• SUPPLIED MATERIAL
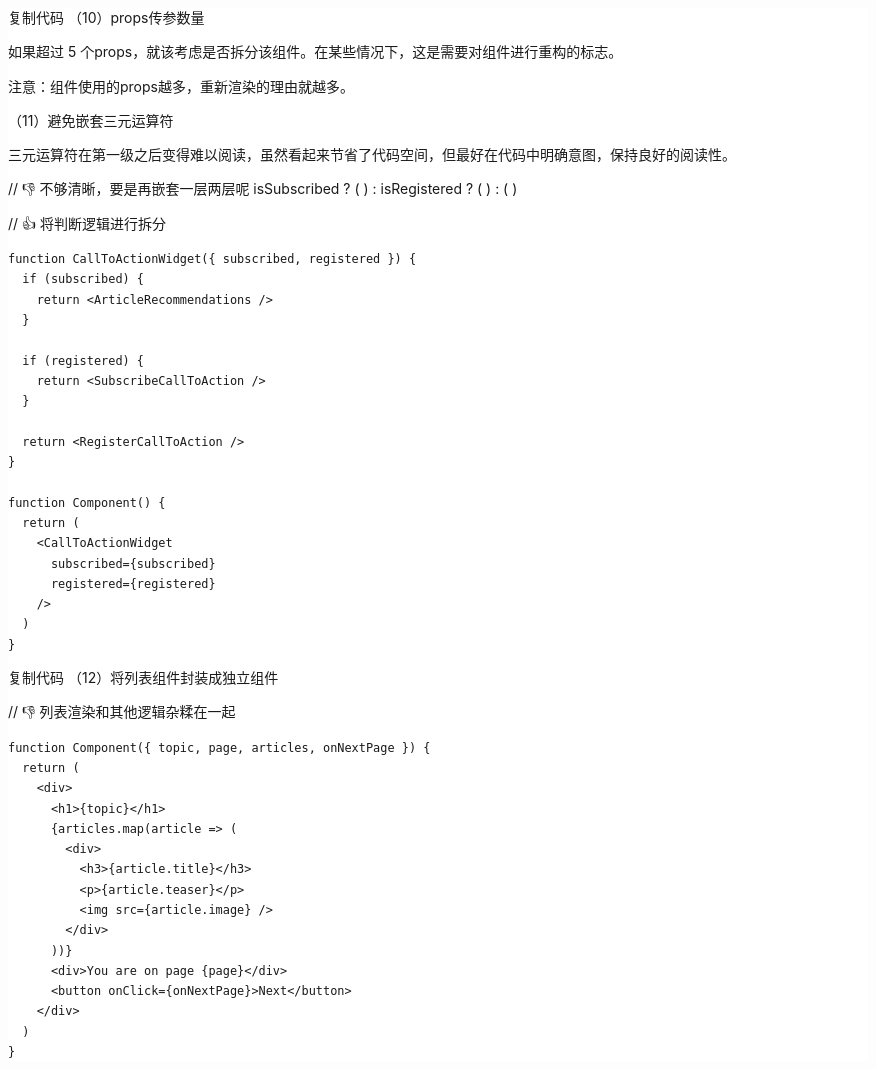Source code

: 复制代码
（10）props传参数量

如果超过 5 个props，就该考虑是否拆分该组件。在某些情况下，这是需要对组件进行重构的标志。

注意：组件使用的props越多，重新渲染的理由就越多。

（11）避免嵌套三元运算符

三元运算符在第一级之后变得难以阅读，虽然看起来节省了代码空间，但最好在代码中明确意图，保持良好的阅读性。

// 👎 不够清晰，要是再嵌套一层两层呢
isSubscribed ? (
  <ArticleRecommendations />
) : isRegistered ? (
  <SubscribeCallToAction />
) : (
  <RegisterCallToAction />
)

// 👍 将判断逻辑进行拆分

```
function CallToActionWidget({ subscribed, registered }) {
  if (subscribed) {
    return <ArticleRecommendations />
  }

  if (registered) {
    return <SubscribeCallToAction />
  }

  return <RegisterCallToAction />
}

function Component() {
  return (
    <CallToActionWidget
      subscribed={subscribed}
      registered={registered}
    />
  )
}
```

复制代码
（12）将列表组件封装成独立组件

// 👎 列表渲染和其他逻辑杂糅在一起

```
function Component({ topic, page, articles, onNextPage }) {
  return (
    <div>
      <h1>{topic}</h1>
      {articles.map(article => (
        <div>
          <h3>{article.title}</h3>
          <p>{article.teaser}</p>
          <img src={article.image} />
        </div>
      ))}
      <div>You are on page {page}</div>
      <button onClick={onNextPage}>Next</button>
    </div>
  )
}
```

• WORK ITEM
Lines containing the word "function": how many are there in the data above? Reply with only that number.

• ANSWER SPACE
3